HIAS Greece, one of the significant humanitarian organizations active on the island, signed on to a letter sent from 36 organizations before the visit that asked the pope to protect the fundamental human rights of asylum seekers, including access to healthcare and education. The letter emphasized that migrants should not be deprived of their freedom and dignity. 

The signatory groups also noted serious problems that limited the absorption of refugees into Greece, such as recent rejections of asylum applications, deportations, and limited integration policies.

HIAS Greece country director Vassilis Kerasiotis said the pope’s visit “sends a universal message of solidarity, unity, and support for refugees.” Kerasiotis called for an increase in safe legal humanitarian channels to help refugees.
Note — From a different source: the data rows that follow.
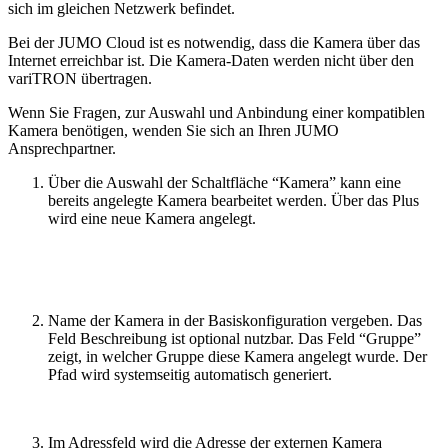
sich im gleichen Netzwerk befindet.
Bei der JUMO Cloud ist es notwendig, dass die Kamera über das
Internet erreichbar ist. Die Kamera-Daten werden nicht über den
variTRON übertragen.
Wenn Sie Fragen, zur Auswahl und Anbindung einer kompatiblen
Kamera benötigen, wenden Sie sich an Ihren JUMO
Ansprechpartner.
Über die Auswahl der Schaltfläche “Kamera” kann eine
bereits angelegte Kamera bearbeitet werden. Über das Plus
wird eine neue Kamera angelegt.
Name der Kamera in der Basiskonfiguration vergeben. Das
Feld Beschreibung ist optional nutzbar. Das Feld “Gruppe”
zeigt, in welcher Gruppe diese Kamera angelegt wurde. Der
Pfad wird systemseitig automatisch generiert.
Im Adressfeld wird die Adresse der externen Kamera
The pope’s 2016 visit was to Moria, the refugee camp on Lesvos which at one point held as many as 20,000 people and became notorious for violence and terrible living conditions. Last year a fire destroyed it and left 12,000 people, mostly Afghans, homeless. As people have been moved to other detention centers and other Greek islands only about 2,000 migrants live on Lesvos but it remains the symbolic center of Greek island migrant detention.

Pope Francis has long been a supporter of migrant rights, and in their letter the refugee assistance groups lauded his visit and his continued personal involvement on the issue. They amplified the pope’s demand that European countries take responsibility for protecting those in need and said that people “should not be deprived of their freedom and dignity.”